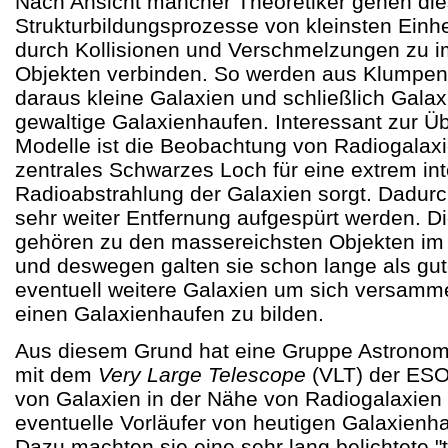
Nach Ansicht mancher Theoretiker gehen di
Strukturbildungsprozesse von kleinsten Einhe
durch Kollisionen und Verschmelzungen zu 
Objekten verbinden. So werden aus Klumpen
daraus kleine Galaxien und schließlich Gala
gewaltige Galaxienhaufen. Interessant zur Ü
Modelle ist die Beobachtung von Radiogalax
zentrales Schwarzes Loch für eine extrem in
Radioabstrahlung der Galaxien sorgt. Dadurc
sehr weiter Entfernung aufgespürt werden. D
gehören zu den massereichsten Objekten im
und deswegen galten sie schon lange als gut
eventuell weitere Galaxien um sich versamm
einen Galaxienhaufen zu bilden.
Aus diesem Grund hat eine Gruppe Astronom
mit dem
Very Large Telescope
(VLT) der ES
von Galaxien in der Nähe von Radiogalaxien
eventuelle Vorläufer von heutigen Galaxienh
Dazu machten sie eine sehr lang belichtete "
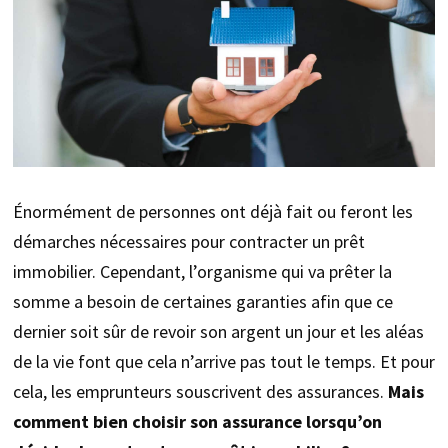
Énormément de personnes ont déjà fait ou feront les
démarches nécessaires pour contracter un prêt
immobilier. Cependant, l’organisme qui va prêter la
somme a besoin de certaines garanties afin que ce
dernier soit sûr de revoir son argent un jour et les aléas
de la vie font que cela n’arrive pas tout le temps. Et pour
cela, les emprunteurs souscrivent des assurances.
Mais
comment bien choisir son assurance lorsqu’on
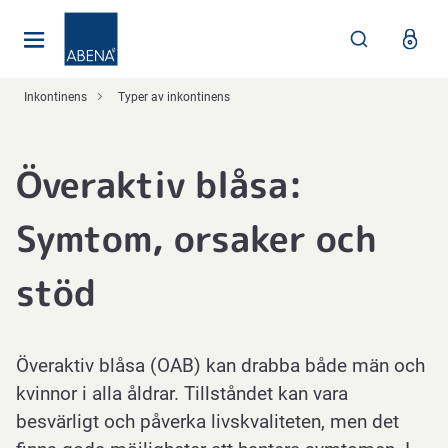
Huvudsaklig
Nav
Sidfot
Inkontinens
Typer av inkontinens
Överaktiv blåsa:
Symtom, orsaker och
stöd
Överaktiv blåsa (OAB) kan drabba både män och
kvinnor i alla åldrar. Tillståndet kan vara
besvärligt och påverka livskvaliteten, men det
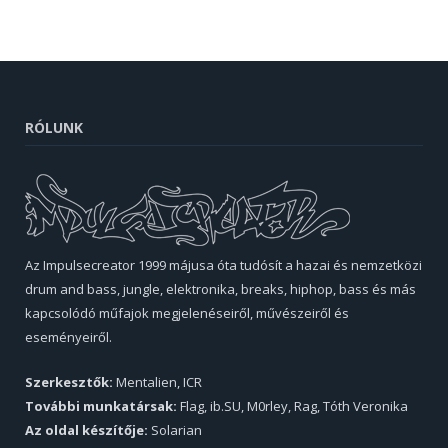
RÓLUNK
Az Impulsecreator 1999 májusa óta tudósít a hazai és nemzetközi
drum and bass, jungle, elektronika, breaks, hiphop, bass és más
kapcsolódó műfajok megjelenéseiről, művészeiről és
eseményeiről.
Szerkesztők:
Mentalien, ICR
További munkatársak:
Flag, ib.SU, M0rley, Rag, Tóth Veronika
Az oldal készítője:
Solarian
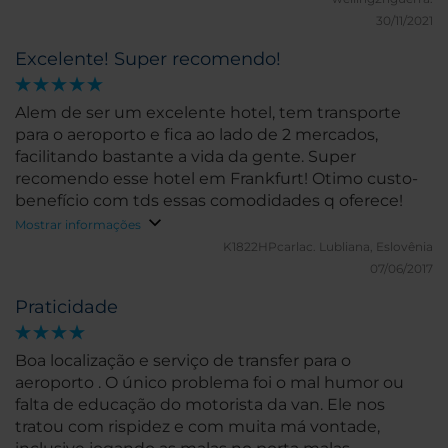
30/11/2021
Excelente! Super recomendo!
Alem de ser um excelente hotel, tem transporte
para o aeroporto e fica ao lado de 2 mercados,
facilitando bastante a vida da gente. Super
recomendo esse hotel em Frankfurt! Otimo custo-
benefício com tds essas comodidades q oferece!
Mostrar informações
K1822HPcarlac.
Lubliana, Eslovênia
07/06/2017
Praticidade
Boa localização e serviço de transfer para o
aeroporto . O único problema foi o mal humor ou
falta de educação do motorista da van. Ele nos
tratou com rispidez e com muita má vontade,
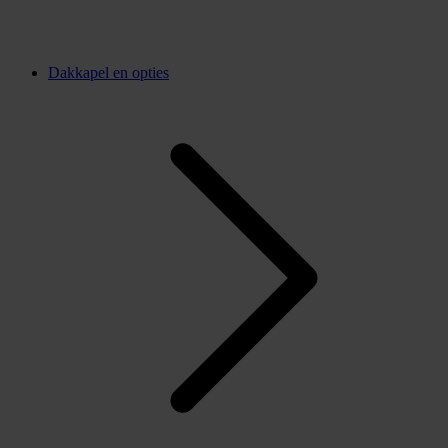
Dakkapel en opties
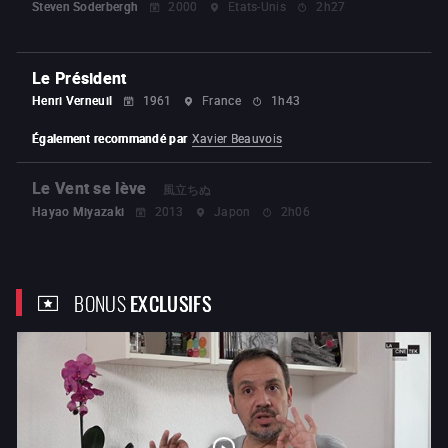
Steven Soderbergh
2000
Etats-Unis
2h27
Le Président
Henri Verneuil
1961
France
1h43
Également recommandé par
Xavier Beauvois
Le Vent se lève
風立ちぬ
Hayao Miyazaki
2013
Japon
2h06
BONUS
EXCLUSIFS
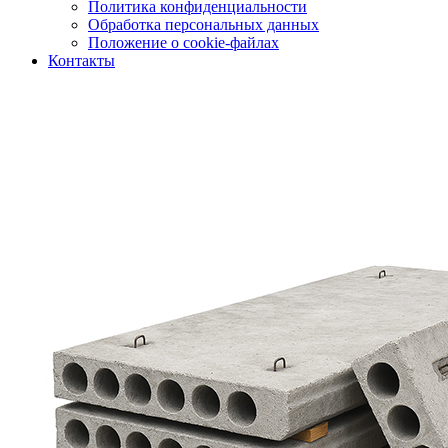
Политика конфиденциальности
Обработка персональных данных
Положение о cookie-файлах
Контакты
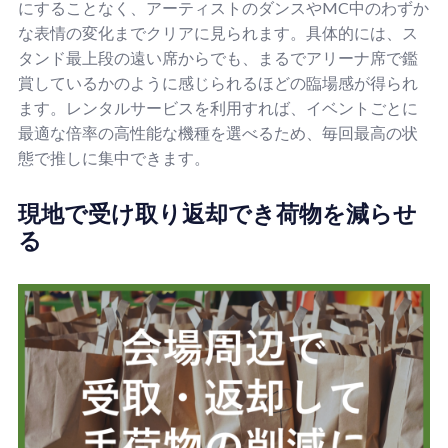
にすることなく、アーティストのダンスやMC中のわずか
な表情の変化までクリアに見られます。具体的には、ス
タンド最上段の遠い席からでも、まるでアリーナ席で鑑
賞しているかのように感じられるほどの臨場感が得られ
ます。レンタルサービスを利用すれば、イベントごとに
最適な倍率の高性能な機種を選べるため、毎回最高の状
態で推しに集中できます。
現地で受け取り返却でき荷物を減らせ
る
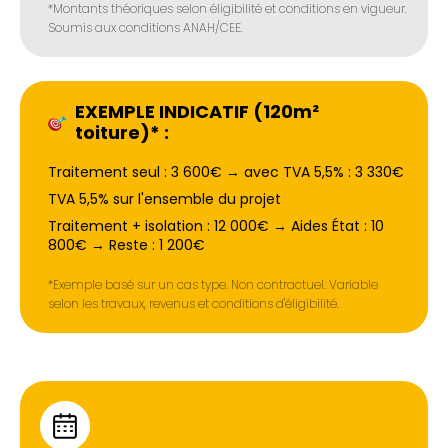
*Montants théoriques selon éligibilité et conditions en vigueur.
Soumis aux conditions ANAH/CEE.
EXEMPLE INDICATIF (120m²
toiture)* :
Traitement seul : 3 600€ → avec TVA 5,5% : 3 330€
TVA 5,5% sur l'ensemble du projet
Traitement + isolation : 12 000€ → Aides État : 10
800€ → Reste : 1 200€
*Exemple basé sur un cas type. Non contractuel. Variable
selon les travaux, revenus et conditions d'éligibilité.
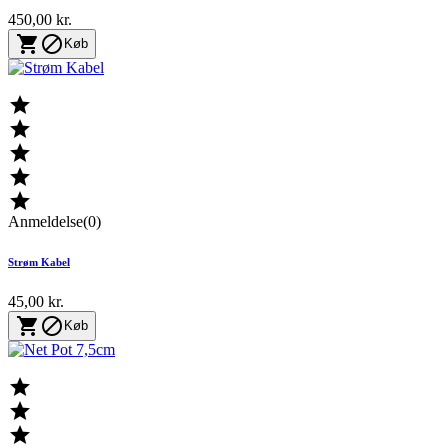
450,00 kr.


Køb





Anmeldelse(0)
Strøm Kabel
45,00 kr.


Køb



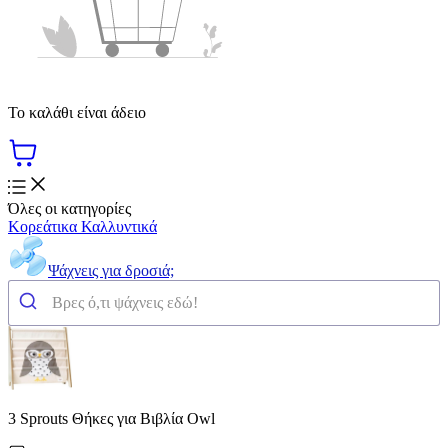
Το καλάθι είναι άδειο
Όλες οι κατηγορίες
Κορεάτικα Καλλυντικά
Ψάχνεις για δροσιά;
3 Sprouts Θήκες για Βιβλία Owl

EXERCISE: Reproduce the whole listing above word for word, dropping each image.

EXERCISE SOLUTION:
Nach Ansicht mancher Theoretiker gehen di
Strukturbildungsprozesse von kleinsten Einhe
durch Kollisionen und Verschmelzungen zu 
Objekten verbinden. So werden aus Klumpen
daraus kleine Galaxien und schließlich Gala
gewaltige Galaxienhaufen. Interessant zur Ü
Modelle ist die Beobachtung von Radiogalax
zentrales Schwarzes Loch für eine extrem in
Radioabstrahlung der Galaxien sorgt. Dadurc
sehr weiter Entfernung aufgespürt werden. D
gehören zu den massereichsten Objekten im
und deswegen galten sie schon lange als gut
eventuell weitere Galaxien um sich versamm
einen Galaxienhaufen zu bilden.
Aus diesem Grund hat eine Gruppe Astronom
mit dem
Very Large Telescope
(VLT) der ES
von Galaxien in der Nähe von Radiogalaxien
eventuelle Vorläufer von heutigen Galaxienh
Dazu machten sie eine sehr lang belichtete "
Énormément de personnes ont déjà fait ou feront les
démarches nécessaires pour contracter un prêt
immobilier. Cependant, l’organisme qui va prêter la
somme a besoin de certaines garanties afin que ce
dernier soit sûr de revoir son argent un jour et les aléas
de la vie font que cela n’arrive pas tout le temps. Et pour
cela, les emprunteurs souscrivent des assurances.
Mais
comment bien choisir son assurance lorsqu’on
Huvudsaklig
Nav
Sidfot
Inkontinens
Typer av inkontinens
Överaktiv blåsa:
Symtom, orsaker och
stöd
Överaktiv blåsa (OAB) kan drabba både män och
kvinnor i alla åldrar. Tillståndet kan vara
besvärligt och påverka livskvaliteten, men det
RÓLUNK
Az Impulsecreator 1999 májusa óta tudósít a hazai és nemzetközi
drum and bass, jungle, elektronika, breaks, hiphop, bass és más
kapcsolódó műfajok megjelenéseiről, művészeiről és
eseményeiről.
Szerkesztők:
Mentalien, ICR
További munkatársak:
Flag, ib.SU, M0rley, Rag, Tóth Veronika
Az oldal készítője:
Solarian
30/11/2021
Excelente! Super recomendo!
Alem de ser um excelente hotel, tem transporte
para o aeroporto e fica ao lado de 2 mercados,
facilitando bastante a vida da gente. Super
recomendo esse hotel em Frankfurt! Otimo custo-
benefício com tds essas comodidades q oferece!
Mostrar informações
K1822HPcarlac.
Lubliana, Eslovênia
07/06/2017
Praticidade
Boa localização e serviço de transfer para o
aeroporto . O único problema foi o mal humor ou
falta de educação do motorista da van. Ele nos
tratou com rispidez e com muita má vontade,
Dakkapel en opties
Steven Soderbergh
2000
Etats-Unis
2h27
Le Président
Henri Verneuil
1961
France
1h43
Également recommandé par
Xavier Beauvois
Le Vent se lève
風立ちぬ
Hayao Miyazaki
2013
Japon
2h06
BONUS
EXCLUSIFS
Политика конфиденциальности
Обработка персональных данных
Положение о cookie-файлах
Контакты
にすることなく、アーティストのダンスやMC中のわずか
な表情の変化までクリアに見られます。具体的には、ス
タンド最上段の遠い席からでも、まるでアリーナ席で鑑
賞しているかのように感じられるほどの臨場感が得られ
ます。レンタルサービスを利用すれば、イベントごとに
最適な倍率の高性能な機種を選べるため、毎回最高の状
態で推しに集中できます。
現地で受け取り返却でき荷物を減らせ
る
*Montants théoriques selon éligibilité et conditions en vigueur.
Soumis aux conditions ANAH/CEE.
EXEMPLE INDICATIF (120m²
toiture)* :
Traitement seul : 3 600€ → avec TVA 5,5% : 3 330€
TVA 5,5% sur l'ensemble du projet
Traitement + isolation : 12 000€ → Aides État : 10
800€ → Reste : 1 200€
*Exemple basé sur un cas type. Non contractuel. Variable
selon les travaux, revenus et conditions d'éligibilité.
450,00 kr.


Køb





Anmeldelse(0)
Strøm Kabel
45,00 kr.


Køb



Το καλάθι είναι άδειο
Όλες οι κατηγορίες
Κορεάτικα Καλλυντικά
Ψάχνεις για δροσιά;
3 Sprouts Θήκες για Βιβλία Owl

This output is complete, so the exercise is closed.